Led by Wayne Gretzky, the Oilers during the 1980s produced the five highest goal totals in NHL history. But they didn't start winning Cups until they learned to play defense. Fierce leadership by Mark Messier forged the swift and talented Oilers into a team that won five Stanley Cups in seven seasons.
Australian Davis Cup Team
Every good thing you associate with Australian tennis—modesty, discipline, camaraderie, beer—came from Harry Hopman. O.K., maybe not the beer. His players called him Captain Bligh (though never to his face). But every macho mate from Frank Sedgman to Lew Hoad to Rod Laver did what he was told. "Relax and hit for the lines," Hopman commanded. So they did—from '50 through '67, Hopman's teams won 15 Cups.
Since starting the Tar Heels' program in 1979, coach Anson Dorrance has reeled off a 442-17-11 record and won 15 national championships. And you thought North Carolina was basketball heaven? "This is a women's soccer school," Dean Smith once said. "We're just trying to keep up with them."
Sooners coach Bud Wilkinson liked to quote to his players bits of philosophy such as this nugget: "Perfection is finally attained not when there is no longer anything to add but when there is no longer anything to take away." Must have made sense to them—over five seasons Oklahoma won a record 47 straight games and back-to-back national titles. Since 1918 there have been three winning streaks longer than 30 games. Wilkinson had two between '48 and '57.

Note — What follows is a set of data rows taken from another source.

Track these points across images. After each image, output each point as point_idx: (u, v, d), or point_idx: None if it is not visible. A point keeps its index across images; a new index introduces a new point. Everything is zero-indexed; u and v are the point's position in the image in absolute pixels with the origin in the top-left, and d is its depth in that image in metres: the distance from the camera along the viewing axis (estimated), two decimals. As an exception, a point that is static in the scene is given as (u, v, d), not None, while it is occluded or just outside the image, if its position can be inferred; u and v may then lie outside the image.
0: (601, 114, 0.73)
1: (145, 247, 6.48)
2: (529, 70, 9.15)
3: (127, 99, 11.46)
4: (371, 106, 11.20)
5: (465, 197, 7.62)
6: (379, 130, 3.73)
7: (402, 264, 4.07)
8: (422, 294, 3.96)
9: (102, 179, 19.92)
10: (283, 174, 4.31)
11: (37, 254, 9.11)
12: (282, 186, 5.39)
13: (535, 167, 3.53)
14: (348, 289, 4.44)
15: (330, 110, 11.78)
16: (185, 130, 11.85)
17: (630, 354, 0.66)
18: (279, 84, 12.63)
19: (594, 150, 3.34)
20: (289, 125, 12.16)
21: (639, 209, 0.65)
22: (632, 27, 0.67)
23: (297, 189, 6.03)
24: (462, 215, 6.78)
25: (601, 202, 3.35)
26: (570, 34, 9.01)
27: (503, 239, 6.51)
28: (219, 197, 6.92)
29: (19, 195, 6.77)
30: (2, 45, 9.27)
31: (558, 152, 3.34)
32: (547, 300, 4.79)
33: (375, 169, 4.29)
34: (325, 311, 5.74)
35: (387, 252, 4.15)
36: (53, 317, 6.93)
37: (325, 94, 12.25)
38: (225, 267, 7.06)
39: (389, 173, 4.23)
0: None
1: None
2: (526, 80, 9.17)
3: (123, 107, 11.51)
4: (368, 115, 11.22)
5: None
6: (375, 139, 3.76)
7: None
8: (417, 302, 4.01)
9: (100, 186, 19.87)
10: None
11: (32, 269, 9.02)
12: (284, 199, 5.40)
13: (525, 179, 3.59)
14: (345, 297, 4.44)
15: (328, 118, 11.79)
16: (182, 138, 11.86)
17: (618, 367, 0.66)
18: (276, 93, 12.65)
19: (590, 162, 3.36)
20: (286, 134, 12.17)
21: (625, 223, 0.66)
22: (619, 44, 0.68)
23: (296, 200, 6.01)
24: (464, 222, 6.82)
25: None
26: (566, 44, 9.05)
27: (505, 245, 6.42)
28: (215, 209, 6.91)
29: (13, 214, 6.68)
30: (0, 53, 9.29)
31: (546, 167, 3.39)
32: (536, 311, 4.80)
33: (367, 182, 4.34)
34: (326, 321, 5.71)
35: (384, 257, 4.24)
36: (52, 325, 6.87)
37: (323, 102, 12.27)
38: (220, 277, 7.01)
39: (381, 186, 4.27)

It started with Naftali Temu, who won the 1968 Olympic 10,000 meters. Since then Kenyan men have won nine Olympic gold medals and 13 world titles and set 24 world records at distances from 3,000 meters to 10,000 meters. They've won 14 straight world cross-country team titles, the past nine Boston Marathons and every Olympic steeplechase they've entered since '68.

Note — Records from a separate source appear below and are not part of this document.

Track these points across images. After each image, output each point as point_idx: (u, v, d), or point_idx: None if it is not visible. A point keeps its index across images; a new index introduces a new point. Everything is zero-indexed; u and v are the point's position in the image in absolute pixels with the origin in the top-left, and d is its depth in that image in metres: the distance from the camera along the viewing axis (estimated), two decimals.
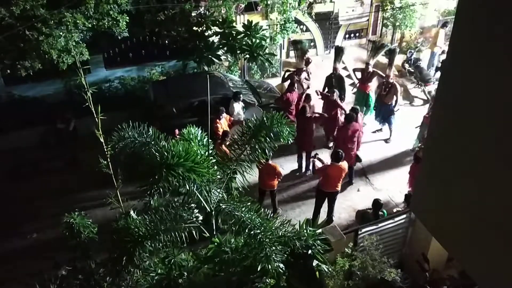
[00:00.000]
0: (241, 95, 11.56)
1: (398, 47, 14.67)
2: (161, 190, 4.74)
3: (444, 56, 13.92)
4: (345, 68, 15.03)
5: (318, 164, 9.74)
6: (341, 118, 11.63)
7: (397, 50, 13.33)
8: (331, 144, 12.21)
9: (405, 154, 12.23)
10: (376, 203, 8.89)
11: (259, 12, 14.30)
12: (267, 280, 4.90)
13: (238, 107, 11.43)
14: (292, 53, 15.29)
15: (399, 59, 15.76)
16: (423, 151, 8.56)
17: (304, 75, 13.16)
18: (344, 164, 9.52)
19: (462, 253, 4.29)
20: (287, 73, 13.12)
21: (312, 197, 10.25)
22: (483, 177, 3.73)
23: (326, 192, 9.73)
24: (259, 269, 4.65)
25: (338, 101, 11.75)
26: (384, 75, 12.43)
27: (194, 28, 12.59)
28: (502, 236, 3.63)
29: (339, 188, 9.73)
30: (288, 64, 15.07)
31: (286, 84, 12.75)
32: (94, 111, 5.17)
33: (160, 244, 4.93)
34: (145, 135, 4.96)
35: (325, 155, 10.86)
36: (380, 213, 8.87)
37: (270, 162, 9.62)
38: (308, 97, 11.83)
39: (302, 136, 10.19)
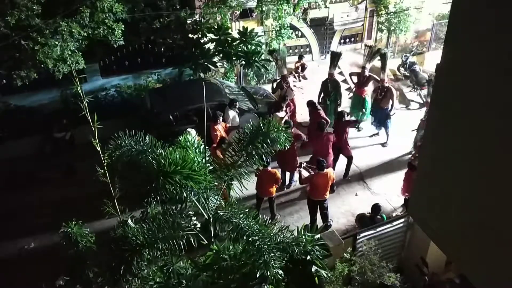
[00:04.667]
0: (237, 103, 11.57)
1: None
2: (159, 198, 4.72)
3: None
4: (341, 73, 15.07)
5: (305, 174, 9.74)
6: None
7: (388, 54, 13.38)
8: None
9: (403, 158, 12.26)
10: (375, 207, 8.89)
11: (254, 19, 14.35)
12: (266, 286, 4.88)
13: (233, 114, 11.43)
14: (288, 59, 15.37)
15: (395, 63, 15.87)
16: (419, 155, 8.58)
17: (291, 79, 13.32)
18: (330, 172, 9.54)
19: (461, 256, 4.29)
20: (275, 84, 13.23)
21: None
22: (481, 180, 3.74)
23: (316, 200, 9.73)
24: (258, 275, 4.63)
25: (322, 112, 11.72)
26: (379, 79, 12.48)
27: (190, 35, 12.62)
28: (500, 239, 3.63)
29: (327, 196, 9.71)
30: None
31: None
32: (90, 120, 5.16)
33: (158, 252, 4.90)
34: (141, 143, 4.95)
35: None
36: (379, 217, 8.87)
37: (269, 168, 9.61)
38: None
39: (283, 156, 10.20)
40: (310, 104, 11.82)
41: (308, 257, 4.89)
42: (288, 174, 11.33)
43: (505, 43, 3.22)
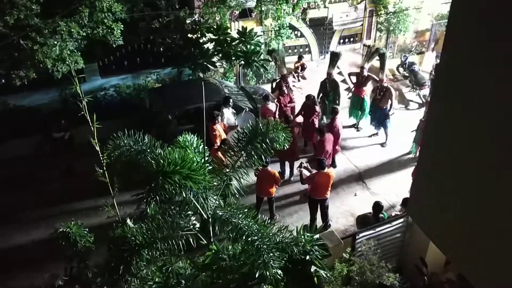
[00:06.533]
0: (231, 100, 11.54)
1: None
2: (158, 198, 4.71)
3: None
4: (340, 73, 15.07)
5: (306, 173, 9.74)
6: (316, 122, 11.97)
7: (387, 54, 13.38)
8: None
9: (402, 157, 12.27)
10: (377, 206, 8.88)
11: (253, 19, 14.35)
12: (265, 286, 4.87)
13: (228, 112, 11.40)
14: (287, 59, 15.36)
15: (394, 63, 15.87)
16: (418, 155, 8.58)
17: (291, 79, 13.39)
18: (331, 171, 9.57)
19: (460, 256, 4.29)
20: (274, 83, 13.24)
21: None
22: (481, 180, 3.73)
23: (317, 200, 9.74)
24: (257, 276, 4.62)
25: (317, 107, 11.90)
26: (378, 79, 12.49)
27: (189, 35, 12.61)
28: (500, 238, 3.63)
29: (328, 195, 9.72)
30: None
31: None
32: (89, 120, 5.16)
33: (157, 252, 4.90)
34: (140, 143, 4.95)
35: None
36: (381, 215, 8.86)
37: (268, 168, 9.60)
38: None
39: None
40: (310, 98, 11.82)
41: (307, 257, 4.88)
42: (288, 166, 11.36)
43: (504, 43, 3.22)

Men of luck: Joe Paterno turned down the Steelers' coaching job in 1969, forcing Pittsburgh to turn to Chuck Noll. Men of more luck: Chicago called heads in the coin flip for the top draft choice in 70; tails it was, and Pittsburgh took Terry Bradshaw. Men of steel: Pittsburgh shut out five teams in a two-month stretch of 76 and won four Super Bowls in six seasons. "We had an All-Star team," linebacker Andy Russell said. And something else: "We despised losing!" said Bradshaw.

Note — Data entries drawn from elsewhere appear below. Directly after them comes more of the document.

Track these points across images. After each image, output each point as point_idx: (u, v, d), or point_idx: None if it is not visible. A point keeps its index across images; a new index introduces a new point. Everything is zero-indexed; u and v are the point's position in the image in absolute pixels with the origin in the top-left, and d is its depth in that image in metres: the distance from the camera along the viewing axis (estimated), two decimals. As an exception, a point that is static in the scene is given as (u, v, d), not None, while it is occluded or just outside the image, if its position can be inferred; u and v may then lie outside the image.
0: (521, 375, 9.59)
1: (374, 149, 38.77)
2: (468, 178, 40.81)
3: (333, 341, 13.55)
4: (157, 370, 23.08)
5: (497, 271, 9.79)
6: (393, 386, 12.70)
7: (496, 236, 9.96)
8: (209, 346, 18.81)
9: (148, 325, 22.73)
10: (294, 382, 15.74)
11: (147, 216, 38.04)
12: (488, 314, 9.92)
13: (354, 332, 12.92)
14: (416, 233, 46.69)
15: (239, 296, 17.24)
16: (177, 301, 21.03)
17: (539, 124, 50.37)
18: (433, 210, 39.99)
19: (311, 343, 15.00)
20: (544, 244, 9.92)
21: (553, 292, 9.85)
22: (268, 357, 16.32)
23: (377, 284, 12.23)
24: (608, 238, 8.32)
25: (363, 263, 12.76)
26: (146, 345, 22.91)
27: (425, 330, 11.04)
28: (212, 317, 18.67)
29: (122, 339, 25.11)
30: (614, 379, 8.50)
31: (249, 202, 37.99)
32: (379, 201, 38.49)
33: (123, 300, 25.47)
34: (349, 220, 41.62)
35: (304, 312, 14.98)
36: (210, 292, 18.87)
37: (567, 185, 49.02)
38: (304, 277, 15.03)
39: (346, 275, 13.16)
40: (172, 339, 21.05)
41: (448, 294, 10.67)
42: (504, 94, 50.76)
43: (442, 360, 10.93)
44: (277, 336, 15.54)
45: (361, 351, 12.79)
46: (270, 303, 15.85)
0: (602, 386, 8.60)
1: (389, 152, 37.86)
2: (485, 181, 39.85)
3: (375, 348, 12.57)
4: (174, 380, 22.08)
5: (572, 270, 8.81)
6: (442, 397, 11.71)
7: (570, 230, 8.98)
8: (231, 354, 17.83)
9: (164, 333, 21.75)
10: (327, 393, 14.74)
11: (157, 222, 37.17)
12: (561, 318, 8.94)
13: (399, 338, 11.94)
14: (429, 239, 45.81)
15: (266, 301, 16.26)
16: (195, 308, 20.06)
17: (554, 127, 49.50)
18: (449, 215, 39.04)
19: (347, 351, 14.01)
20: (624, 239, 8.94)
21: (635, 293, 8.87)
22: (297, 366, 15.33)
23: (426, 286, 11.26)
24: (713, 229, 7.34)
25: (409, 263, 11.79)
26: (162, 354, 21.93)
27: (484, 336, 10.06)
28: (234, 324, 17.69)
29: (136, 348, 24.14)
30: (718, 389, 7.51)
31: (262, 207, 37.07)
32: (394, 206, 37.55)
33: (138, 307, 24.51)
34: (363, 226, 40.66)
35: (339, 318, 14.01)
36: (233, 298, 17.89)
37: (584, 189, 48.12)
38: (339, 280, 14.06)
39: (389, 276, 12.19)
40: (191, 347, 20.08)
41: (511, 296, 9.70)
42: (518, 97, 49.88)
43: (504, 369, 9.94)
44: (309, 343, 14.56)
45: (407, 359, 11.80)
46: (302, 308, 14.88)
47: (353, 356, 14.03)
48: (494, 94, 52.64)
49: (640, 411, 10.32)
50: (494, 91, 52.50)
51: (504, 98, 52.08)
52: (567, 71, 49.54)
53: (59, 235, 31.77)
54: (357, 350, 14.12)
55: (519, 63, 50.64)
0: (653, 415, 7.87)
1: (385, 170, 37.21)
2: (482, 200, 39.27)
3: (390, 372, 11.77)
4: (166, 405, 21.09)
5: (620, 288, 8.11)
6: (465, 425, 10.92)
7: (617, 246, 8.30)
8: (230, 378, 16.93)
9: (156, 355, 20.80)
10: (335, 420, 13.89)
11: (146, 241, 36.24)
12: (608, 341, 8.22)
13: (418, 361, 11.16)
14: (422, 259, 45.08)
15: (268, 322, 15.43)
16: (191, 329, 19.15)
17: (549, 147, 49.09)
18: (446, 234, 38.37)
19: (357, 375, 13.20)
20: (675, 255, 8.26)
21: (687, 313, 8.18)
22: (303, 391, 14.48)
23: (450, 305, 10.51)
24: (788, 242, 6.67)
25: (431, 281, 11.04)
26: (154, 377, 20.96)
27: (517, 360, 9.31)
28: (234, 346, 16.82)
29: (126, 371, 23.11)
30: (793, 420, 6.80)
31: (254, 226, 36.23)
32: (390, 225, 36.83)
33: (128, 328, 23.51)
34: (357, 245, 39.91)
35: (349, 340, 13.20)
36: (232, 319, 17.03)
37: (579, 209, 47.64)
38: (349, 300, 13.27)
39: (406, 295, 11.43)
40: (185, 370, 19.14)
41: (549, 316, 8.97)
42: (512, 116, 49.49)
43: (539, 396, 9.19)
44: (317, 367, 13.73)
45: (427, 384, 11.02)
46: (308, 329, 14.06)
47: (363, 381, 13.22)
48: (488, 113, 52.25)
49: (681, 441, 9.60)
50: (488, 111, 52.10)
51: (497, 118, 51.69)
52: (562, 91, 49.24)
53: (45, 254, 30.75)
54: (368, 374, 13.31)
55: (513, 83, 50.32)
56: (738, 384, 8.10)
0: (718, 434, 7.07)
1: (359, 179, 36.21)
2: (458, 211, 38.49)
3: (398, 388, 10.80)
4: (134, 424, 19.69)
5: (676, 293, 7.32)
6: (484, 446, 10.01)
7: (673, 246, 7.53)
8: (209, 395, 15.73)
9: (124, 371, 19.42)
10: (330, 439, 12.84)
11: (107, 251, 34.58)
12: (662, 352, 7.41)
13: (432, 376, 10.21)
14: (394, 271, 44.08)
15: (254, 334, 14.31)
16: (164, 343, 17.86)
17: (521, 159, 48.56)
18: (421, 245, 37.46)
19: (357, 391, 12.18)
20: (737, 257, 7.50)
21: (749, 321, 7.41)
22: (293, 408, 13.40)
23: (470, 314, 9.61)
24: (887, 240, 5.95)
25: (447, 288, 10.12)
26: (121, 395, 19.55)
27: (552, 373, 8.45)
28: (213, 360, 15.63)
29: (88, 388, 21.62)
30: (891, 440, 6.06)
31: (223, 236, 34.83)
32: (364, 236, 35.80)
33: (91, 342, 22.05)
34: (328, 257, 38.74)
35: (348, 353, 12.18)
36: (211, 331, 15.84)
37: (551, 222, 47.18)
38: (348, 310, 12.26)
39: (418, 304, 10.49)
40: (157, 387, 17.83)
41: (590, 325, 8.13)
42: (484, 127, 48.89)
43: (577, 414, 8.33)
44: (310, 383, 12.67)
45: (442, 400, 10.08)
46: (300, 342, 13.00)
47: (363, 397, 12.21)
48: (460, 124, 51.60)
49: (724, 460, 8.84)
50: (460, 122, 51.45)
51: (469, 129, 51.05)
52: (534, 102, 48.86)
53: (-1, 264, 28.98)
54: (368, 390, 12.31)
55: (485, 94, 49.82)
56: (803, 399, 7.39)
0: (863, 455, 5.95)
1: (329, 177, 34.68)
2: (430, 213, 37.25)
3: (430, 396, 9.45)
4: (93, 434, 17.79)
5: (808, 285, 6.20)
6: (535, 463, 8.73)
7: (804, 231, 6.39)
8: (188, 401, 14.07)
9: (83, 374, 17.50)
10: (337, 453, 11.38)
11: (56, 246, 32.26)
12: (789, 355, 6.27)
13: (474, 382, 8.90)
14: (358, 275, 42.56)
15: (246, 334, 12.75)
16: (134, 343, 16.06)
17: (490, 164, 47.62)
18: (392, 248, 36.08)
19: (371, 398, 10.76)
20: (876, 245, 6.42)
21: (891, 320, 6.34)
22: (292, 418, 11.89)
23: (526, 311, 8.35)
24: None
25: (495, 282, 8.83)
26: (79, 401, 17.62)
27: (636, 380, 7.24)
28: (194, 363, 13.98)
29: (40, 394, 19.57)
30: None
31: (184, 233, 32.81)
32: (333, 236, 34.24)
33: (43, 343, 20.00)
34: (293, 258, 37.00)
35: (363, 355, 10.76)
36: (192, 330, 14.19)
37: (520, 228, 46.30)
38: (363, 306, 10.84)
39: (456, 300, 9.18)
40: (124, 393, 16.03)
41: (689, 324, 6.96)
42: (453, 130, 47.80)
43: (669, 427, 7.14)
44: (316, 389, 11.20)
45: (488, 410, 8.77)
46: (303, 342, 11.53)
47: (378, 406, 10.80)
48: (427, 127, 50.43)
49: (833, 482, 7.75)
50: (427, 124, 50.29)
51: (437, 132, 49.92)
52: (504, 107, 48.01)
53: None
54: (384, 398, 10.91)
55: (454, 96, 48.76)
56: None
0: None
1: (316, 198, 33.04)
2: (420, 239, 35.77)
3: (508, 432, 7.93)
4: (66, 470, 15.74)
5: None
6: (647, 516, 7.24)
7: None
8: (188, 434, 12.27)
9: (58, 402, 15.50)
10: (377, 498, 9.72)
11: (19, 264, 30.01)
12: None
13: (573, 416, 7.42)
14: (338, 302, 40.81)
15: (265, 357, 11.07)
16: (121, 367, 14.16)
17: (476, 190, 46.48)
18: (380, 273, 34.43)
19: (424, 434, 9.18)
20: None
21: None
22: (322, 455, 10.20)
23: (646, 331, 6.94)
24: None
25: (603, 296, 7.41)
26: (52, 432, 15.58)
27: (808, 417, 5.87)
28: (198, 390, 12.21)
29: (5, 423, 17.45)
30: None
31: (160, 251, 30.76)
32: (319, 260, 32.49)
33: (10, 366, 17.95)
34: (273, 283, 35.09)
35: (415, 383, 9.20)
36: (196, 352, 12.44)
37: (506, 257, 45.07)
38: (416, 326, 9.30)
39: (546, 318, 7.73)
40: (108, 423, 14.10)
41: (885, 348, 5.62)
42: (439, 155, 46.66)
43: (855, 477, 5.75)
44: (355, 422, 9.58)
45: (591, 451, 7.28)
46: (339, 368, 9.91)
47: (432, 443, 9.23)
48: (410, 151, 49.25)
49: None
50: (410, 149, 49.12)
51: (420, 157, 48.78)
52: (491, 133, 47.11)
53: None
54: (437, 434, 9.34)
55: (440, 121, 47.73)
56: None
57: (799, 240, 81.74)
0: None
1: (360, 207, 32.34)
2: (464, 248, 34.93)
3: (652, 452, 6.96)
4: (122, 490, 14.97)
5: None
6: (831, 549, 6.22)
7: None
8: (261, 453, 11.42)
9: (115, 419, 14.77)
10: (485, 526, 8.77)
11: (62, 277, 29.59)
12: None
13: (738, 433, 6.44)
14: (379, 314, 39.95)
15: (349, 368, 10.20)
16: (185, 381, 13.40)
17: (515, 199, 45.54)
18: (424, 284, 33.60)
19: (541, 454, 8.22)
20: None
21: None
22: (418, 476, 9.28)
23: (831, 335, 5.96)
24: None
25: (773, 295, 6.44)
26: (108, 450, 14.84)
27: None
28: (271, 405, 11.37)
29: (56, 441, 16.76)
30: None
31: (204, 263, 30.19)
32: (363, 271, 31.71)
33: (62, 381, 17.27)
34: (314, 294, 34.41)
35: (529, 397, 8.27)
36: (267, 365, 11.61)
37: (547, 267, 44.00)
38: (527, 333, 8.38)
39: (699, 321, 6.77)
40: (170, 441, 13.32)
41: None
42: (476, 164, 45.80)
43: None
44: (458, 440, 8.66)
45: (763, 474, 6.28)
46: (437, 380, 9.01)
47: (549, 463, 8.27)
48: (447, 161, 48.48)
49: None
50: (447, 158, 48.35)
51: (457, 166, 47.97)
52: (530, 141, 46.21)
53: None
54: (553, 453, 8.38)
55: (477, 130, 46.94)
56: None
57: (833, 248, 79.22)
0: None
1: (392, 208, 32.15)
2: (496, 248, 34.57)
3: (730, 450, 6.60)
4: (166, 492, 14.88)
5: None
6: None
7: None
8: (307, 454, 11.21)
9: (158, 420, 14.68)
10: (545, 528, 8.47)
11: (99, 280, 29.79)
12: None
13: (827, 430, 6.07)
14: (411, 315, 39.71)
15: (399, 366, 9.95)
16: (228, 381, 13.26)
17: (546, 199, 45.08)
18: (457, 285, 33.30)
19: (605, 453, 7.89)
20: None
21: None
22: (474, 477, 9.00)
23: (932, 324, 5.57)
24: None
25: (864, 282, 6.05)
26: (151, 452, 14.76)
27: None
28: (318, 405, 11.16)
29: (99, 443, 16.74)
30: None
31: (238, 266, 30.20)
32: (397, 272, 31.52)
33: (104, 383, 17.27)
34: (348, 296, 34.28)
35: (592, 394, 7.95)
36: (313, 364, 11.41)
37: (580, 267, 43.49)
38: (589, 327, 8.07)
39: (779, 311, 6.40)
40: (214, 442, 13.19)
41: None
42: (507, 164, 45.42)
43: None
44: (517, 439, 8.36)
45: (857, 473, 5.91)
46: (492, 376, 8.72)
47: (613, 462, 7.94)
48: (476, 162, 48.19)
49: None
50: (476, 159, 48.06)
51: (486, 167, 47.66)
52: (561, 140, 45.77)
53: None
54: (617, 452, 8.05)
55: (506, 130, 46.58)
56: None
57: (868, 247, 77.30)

Paul Brown's Browns were considered bush leaguers when they joined the NFL in 1950. To open the season, commissioner Bert Bell matched them against the defending champs, the Eagles, and 71,237 fans showed up in Philadelphia for the eagerly anticipated bloodbath. It was a 35-10 rout, but for Brown's Browns. "Cleveland," Bell said, "is the best football team I've ever seen." Led by Otto Graham, the Browns won seven titles in the AAFC and NFL in 10 years.
New York Yankees
These were the DiMaggio Years, crammed with 799 wins, seven pennants and six world titles. Starting in '36, the Yankee Clipper's rookie season—a year in which Lou Gehrig hit .354 with 49 homers and 152 RBIs-the Yankees scored the most runs and allowed the fewest in the American League four years in a row and won the World Series each year.
Green Bay Packers
Taking over a team that had gone 1-10-1 in 1958, Vince Lombardi began winning titles two years later. A master disciplinarian—"When Coach Lombardi tells me to sit down, I don't even look for a chair," defensive tackle Henry Jordan once said—Lombardi led his Packers to five NFL titles in seven years.
As terrifying as Dan Gable was to opposing wrestlers when he won the Olympic gold medal in 1972, he was just as discomfiting matside as he seemed to will his Hawkeyes to total dominance. Gable's Gang won nine straight NCAA team championships (78 to '86) and twice won three in a row ('91 to '93 and '95 to '97).